## [What you should do]
Arrange every line of the rows below as one continuous numbered list, leaving out any blank lines.

[Source data — start]

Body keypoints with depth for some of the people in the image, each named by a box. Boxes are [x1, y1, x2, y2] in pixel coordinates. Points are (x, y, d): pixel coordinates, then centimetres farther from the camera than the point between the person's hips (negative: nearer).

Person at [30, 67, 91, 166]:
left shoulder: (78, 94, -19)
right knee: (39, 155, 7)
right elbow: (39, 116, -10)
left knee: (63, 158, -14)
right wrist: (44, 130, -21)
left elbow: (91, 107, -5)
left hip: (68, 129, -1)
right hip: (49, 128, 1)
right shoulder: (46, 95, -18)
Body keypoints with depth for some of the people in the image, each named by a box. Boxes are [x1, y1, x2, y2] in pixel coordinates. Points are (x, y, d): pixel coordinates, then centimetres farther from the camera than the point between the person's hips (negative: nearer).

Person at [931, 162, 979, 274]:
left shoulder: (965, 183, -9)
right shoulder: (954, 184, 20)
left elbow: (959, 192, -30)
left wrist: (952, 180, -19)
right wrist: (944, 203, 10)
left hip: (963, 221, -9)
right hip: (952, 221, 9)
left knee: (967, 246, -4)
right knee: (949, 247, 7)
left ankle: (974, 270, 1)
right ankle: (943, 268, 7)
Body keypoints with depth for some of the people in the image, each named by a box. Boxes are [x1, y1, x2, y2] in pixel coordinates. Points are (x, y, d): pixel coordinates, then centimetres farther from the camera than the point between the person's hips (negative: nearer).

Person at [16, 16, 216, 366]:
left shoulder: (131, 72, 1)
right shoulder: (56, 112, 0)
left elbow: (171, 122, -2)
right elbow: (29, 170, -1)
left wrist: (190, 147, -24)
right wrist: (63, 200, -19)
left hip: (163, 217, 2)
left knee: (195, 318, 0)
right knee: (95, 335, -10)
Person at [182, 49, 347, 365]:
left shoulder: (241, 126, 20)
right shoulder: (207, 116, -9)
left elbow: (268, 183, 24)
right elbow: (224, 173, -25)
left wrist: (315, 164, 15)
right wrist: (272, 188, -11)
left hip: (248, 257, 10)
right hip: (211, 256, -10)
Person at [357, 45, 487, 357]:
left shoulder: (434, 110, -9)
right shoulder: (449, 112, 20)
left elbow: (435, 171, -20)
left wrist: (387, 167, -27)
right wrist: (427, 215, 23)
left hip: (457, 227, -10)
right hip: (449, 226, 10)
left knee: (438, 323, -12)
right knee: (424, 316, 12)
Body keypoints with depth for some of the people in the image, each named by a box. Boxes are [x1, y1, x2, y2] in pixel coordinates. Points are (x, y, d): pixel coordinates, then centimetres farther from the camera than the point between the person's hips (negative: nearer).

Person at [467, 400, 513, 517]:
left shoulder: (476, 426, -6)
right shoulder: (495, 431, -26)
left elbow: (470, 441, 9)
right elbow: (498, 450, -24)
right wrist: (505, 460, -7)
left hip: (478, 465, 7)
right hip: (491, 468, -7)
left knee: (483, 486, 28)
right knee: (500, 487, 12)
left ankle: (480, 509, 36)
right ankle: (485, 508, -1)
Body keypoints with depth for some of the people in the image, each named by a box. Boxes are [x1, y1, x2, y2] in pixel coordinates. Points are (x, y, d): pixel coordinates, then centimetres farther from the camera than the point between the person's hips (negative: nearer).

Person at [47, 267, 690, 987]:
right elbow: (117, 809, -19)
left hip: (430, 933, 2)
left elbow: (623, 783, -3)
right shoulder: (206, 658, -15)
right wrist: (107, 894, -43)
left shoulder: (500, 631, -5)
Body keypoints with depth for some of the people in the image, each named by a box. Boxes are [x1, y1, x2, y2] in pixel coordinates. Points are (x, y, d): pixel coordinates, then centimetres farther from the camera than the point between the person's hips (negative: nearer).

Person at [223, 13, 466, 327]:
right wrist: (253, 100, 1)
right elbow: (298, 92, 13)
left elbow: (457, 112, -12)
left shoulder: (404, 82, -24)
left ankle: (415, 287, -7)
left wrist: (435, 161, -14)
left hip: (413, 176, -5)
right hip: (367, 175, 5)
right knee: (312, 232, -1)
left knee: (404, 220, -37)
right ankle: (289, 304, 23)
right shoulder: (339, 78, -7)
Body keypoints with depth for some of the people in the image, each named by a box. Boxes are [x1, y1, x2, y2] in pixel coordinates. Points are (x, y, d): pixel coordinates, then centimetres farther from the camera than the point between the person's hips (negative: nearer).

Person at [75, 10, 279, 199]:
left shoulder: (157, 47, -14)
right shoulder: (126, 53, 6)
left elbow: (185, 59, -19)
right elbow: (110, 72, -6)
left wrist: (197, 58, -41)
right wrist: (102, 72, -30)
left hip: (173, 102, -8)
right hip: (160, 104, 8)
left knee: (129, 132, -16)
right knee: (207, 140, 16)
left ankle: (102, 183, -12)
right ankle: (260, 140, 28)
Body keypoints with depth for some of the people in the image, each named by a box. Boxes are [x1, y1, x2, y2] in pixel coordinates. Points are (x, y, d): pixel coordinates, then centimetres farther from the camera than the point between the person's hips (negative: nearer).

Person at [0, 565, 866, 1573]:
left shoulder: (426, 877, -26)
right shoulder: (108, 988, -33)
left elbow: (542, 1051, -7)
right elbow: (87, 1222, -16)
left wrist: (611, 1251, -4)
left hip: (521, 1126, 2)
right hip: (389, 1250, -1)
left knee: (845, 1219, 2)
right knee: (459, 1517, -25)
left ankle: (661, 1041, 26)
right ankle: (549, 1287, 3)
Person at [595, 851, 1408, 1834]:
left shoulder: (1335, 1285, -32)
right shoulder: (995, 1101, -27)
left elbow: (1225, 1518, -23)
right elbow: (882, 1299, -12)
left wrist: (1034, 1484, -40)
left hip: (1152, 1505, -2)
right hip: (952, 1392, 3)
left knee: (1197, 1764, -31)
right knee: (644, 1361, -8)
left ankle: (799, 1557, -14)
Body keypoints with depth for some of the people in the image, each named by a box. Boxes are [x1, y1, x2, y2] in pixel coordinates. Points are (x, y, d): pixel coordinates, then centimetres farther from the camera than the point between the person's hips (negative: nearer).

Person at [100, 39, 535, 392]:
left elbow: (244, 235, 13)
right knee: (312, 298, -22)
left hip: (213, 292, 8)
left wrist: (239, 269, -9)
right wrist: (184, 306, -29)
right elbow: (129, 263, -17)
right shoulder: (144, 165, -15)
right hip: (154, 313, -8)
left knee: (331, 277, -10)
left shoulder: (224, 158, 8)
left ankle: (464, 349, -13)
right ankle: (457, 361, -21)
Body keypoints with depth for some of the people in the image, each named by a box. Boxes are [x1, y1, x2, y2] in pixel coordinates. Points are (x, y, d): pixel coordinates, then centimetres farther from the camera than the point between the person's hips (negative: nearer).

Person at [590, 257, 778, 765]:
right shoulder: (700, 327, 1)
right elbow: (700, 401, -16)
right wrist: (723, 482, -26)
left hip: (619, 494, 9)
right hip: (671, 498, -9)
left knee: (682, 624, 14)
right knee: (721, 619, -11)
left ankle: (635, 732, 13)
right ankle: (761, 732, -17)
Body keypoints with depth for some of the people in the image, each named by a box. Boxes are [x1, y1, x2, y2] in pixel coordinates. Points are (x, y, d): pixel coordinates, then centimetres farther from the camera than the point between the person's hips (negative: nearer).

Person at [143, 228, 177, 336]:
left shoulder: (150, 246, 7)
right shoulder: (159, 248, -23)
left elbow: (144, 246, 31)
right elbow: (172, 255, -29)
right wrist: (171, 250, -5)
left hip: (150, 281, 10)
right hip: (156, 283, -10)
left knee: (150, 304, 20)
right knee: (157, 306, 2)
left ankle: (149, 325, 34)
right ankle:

[Source data — finish]

## [Expected answer]
1. Body keypoints with depth for some of the people in the image, each named by a box. Boxes are [x1, y1, x2, y2] in pixel coordinates. Points are (x, y, d): pixel coordinates, then centimetres farther from the camera than the point between the person's hips (negative: nearer).
2. Person at [30, 67, 91, 166]:
3. left shoulder: (78, 94, -19)
4. right knee: (39, 155, 7)
5. right elbow: (39, 116, -10)
6. left knee: (63, 158, -14)
7. right wrist: (44, 130, -21)
8. left elbow: (91, 107, -5)
9. left hip: (68, 129, -1)
10. right hip: (49, 128, 1)
11. right shoulder: (46, 95, -18)
12. Body keypoints with depth for some of the people in the image, each named by a box. Boxes are [x1, y1, x2, y2] in pixel coordinates. Points are (x, y, d): pixel coordinates, then centimetres farther from the camera than the point between the person's hips (negative: nearer).
13. Person at [931, 162, 979, 274]:
14. left shoulder: (965, 183, -9)
15. right shoulder: (954, 184, 20)
16. left elbow: (959, 192, -30)
17. left wrist: (952, 180, -19)
18. right wrist: (944, 203, 10)
19. left hip: (963, 221, -9)
20. right hip: (952, 221, 9)
21. left knee: (967, 246, -4)
22. right knee: (949, 247, 7)
23. left ankle: (974, 270, 1)
24. right ankle: (943, 268, 7)
25. Body keypoints with depth for some of the people in the image, each named by a box. Boxes are [x1, y1, x2, y2] in pixel coordinates. Points are (x, y, d): pixel coordinates, then centimetres farther from the camera than the point between the person's hips (negative: nearer).
26. Person at [16, 16, 216, 366]:
27. left shoulder: (131, 72, 1)
28. right shoulder: (56, 112, 0)
29. left elbow: (171, 122, -2)
30. right elbow: (29, 170, -1)
31. left wrist: (190, 147, -24)
32. right wrist: (63, 200, -19)
33. left hip: (163, 217, 2)
34. left knee: (195, 318, 0)
35. right knee: (95, 335, -10)
36. Person at [182, 49, 347, 365]:
37. left shoulder: (241, 126, 20)
38. right shoulder: (207, 116, -9)
39. left elbow: (268, 183, 24)
40. right elbow: (224, 173, -25)
41. left wrist: (315, 164, 15)
42. right wrist: (272, 188, -11)
43. left hip: (248, 257, 10)
44. right hip: (211, 256, -10)
45. Person at [357, 45, 487, 357]:
46. left shoulder: (434, 110, -9)
47. right shoulder: (449, 112, 20)
48. left elbow: (435, 171, -20)
49. left wrist: (387, 167, -27)
50. right wrist: (427, 215, 23)
51. left hip: (457, 227, -10)
52. right hip: (449, 226, 10)
53. left knee: (438, 323, -12)
54. right knee: (424, 316, 12)
55. Body keypoints with depth for some of the people in the image, each named by a box. Boxes are [x1, y1, x2, y2] in pixel coordinates. Points are (x, y, d): pixel coordinates, then centimetres farther from the camera than the point between the person's hips (negative: nearer).
56. Person at [467, 400, 513, 517]:
57. left shoulder: (476, 426, -6)
58. right shoulder: (495, 431, -26)
59. left elbow: (470, 441, 9)
60. right elbow: (498, 450, -24)
61. right wrist: (505, 460, -7)
62. left hip: (478, 465, 7)
63. right hip: (491, 468, -7)
64. left knee: (483, 486, 28)
65. right knee: (500, 487, 12)
66. left ankle: (480, 509, 36)
67. right ankle: (485, 508, -1)
68. Body keypoints with depth for some of the people in the image, each named by a box. Boxes are [x1, y1, x2, y2] in pixel coordinates. Points are (x, y, d): pixel coordinates, then centimetres farther from the camera than the point between the person's hips (negative: nearer).
69. Person at [47, 267, 690, 987]:
70. right elbow: (117, 809, -19)
71. left hip: (430, 933, 2)
72. left elbow: (623, 783, -3)
73. right shoulder: (206, 658, -15)
74. right wrist: (107, 894, -43)
75. left shoulder: (500, 631, -5)
76. Body keypoints with depth for some of the people in the image, each named by a box. Boxes are [x1, y1, x2, y2] in pixel coordinates. Points are (x, y, d): pixel coordinates, then centimetres farther from the camera than the point between the person's hips (negative: nearer).
77. Person at [223, 13, 466, 327]:
78. right wrist: (253, 100, 1)
79. right elbow: (298, 92, 13)
80. left elbow: (457, 112, -12)
81. left shoulder: (404, 82, -24)
82. left ankle: (415, 287, -7)
83. left wrist: (435, 161, -14)
84. left hip: (413, 176, -5)
85. right hip: (367, 175, 5)
86. right knee: (312, 232, -1)
87. left knee: (404, 220, -37)
88. right ankle: (289, 304, 23)
89. right shoulder: (339, 78, -7)
90. Body keypoints with depth for some of the people in the image, each named by a box. Boxes are [x1, y1, x2, y2] in pixel coordinates. Points are (x, y, d): pixel coordinates, then centimetres farther from the camera than the point between the person's hips (negative: nearer).
91. Person at [75, 10, 279, 199]:
92. left shoulder: (157, 47, -14)
93. right shoulder: (126, 53, 6)
94. left elbow: (185, 59, -19)
95. right elbow: (110, 72, -6)
96. left wrist: (197, 58, -41)
97. right wrist: (102, 72, -30)
98. left hip: (173, 102, -8)
99. right hip: (160, 104, 8)
100. left knee: (129, 132, -16)
101. right knee: (207, 140, 16)
102. left ankle: (102, 183, -12)
103. right ankle: (260, 140, 28)
104. Body keypoints with depth for some of the people in the image, each named by a box. Boxes are [x1, y1, x2, y2] in pixel coordinates. Points are (x, y, d): pixel coordinates, then centimetres farther from the camera than the point between the person's hips (negative: nearer).
105. Person at [0, 565, 866, 1573]:
106. left shoulder: (426, 877, -26)
107. right shoulder: (108, 988, -33)
108. left elbow: (542, 1051, -7)
109. right elbow: (87, 1222, -16)
110. left wrist: (611, 1251, -4)
111. left hip: (521, 1126, 2)
112. right hip: (389, 1250, -1)
113. left knee: (845, 1219, 2)
114. right knee: (459, 1517, -25)
115. left ankle: (661, 1041, 26)
116. right ankle: (549, 1287, 3)
117. Person at [595, 851, 1408, 1834]:
118. left shoulder: (1335, 1285, -32)
119. right shoulder: (995, 1101, -27)
120. left elbow: (1225, 1518, -23)
121. right elbow: (882, 1299, -12)
122. left wrist: (1034, 1484, -40)
123. left hip: (1152, 1505, -2)
124. right hip: (952, 1392, 3)
125. left knee: (1197, 1764, -31)
126. right knee: (644, 1361, -8)
127. left ankle: (799, 1557, -14)
128. Body keypoints with depth for some of the people in the image, each named by a box. Boxes are [x1, y1, x2, y2] in pixel coordinates. Points are (x, y, d): pixel coordinates, then centimetres farther from the camera than the point between the person's hips (negative: nearer).
129. Person at [100, 39, 535, 392]:
130. left elbow: (244, 235, 13)
131. right knee: (312, 298, -22)
132. left hip: (213, 292, 8)
133. left wrist: (239, 269, -9)
134. right wrist: (184, 306, -29)
135. right elbow: (129, 263, -17)
136. right shoulder: (144, 165, -15)
137. right hip: (154, 313, -8)
138. left knee: (331, 277, -10)
139. left shoulder: (224, 158, 8)
140. left ankle: (464, 349, -13)
141. right ankle: (457, 361, -21)
142. Body keypoints with depth for some of the people in the image, each named by a box. Boxes are [x1, y1, x2, y2] in pixel coordinates. Points are (x, y, d): pixel coordinates, then centimetres farther from the camera than the point between the person's hips (negative: nearer).
143. Person at [590, 257, 778, 765]:
144. right shoulder: (700, 327, 1)
145. right elbow: (700, 401, -16)
146. right wrist: (723, 482, -26)
147. left hip: (619, 494, 9)
148. right hip: (671, 498, -9)
149. left knee: (682, 624, 14)
150. right knee: (721, 619, -11)
151. left ankle: (635, 732, 13)
152. right ankle: (761, 732, -17)
153. Body keypoints with depth for some of the people in the image, each named by a box. Boxes are [x1, y1, x2, y2] in pixel coordinates. Points are (x, y, d): pixel coordinates, then centimetres farther from the camera than the point between the person's hips (negative: nearer).
154. Person at [143, 228, 177, 336]:
155. left shoulder: (150, 246, 7)
156. right shoulder: (159, 248, -23)
157. left elbow: (144, 246, 31)
158. right elbow: (172, 255, -29)
159. right wrist: (171, 250, -5)
160. left hip: (150, 281, 10)
161. right hip: (156, 283, -10)
162. left knee: (150, 304, 20)
163. right knee: (157, 306, 2)
164. left ankle: (149, 325, 34)
165. right ankle:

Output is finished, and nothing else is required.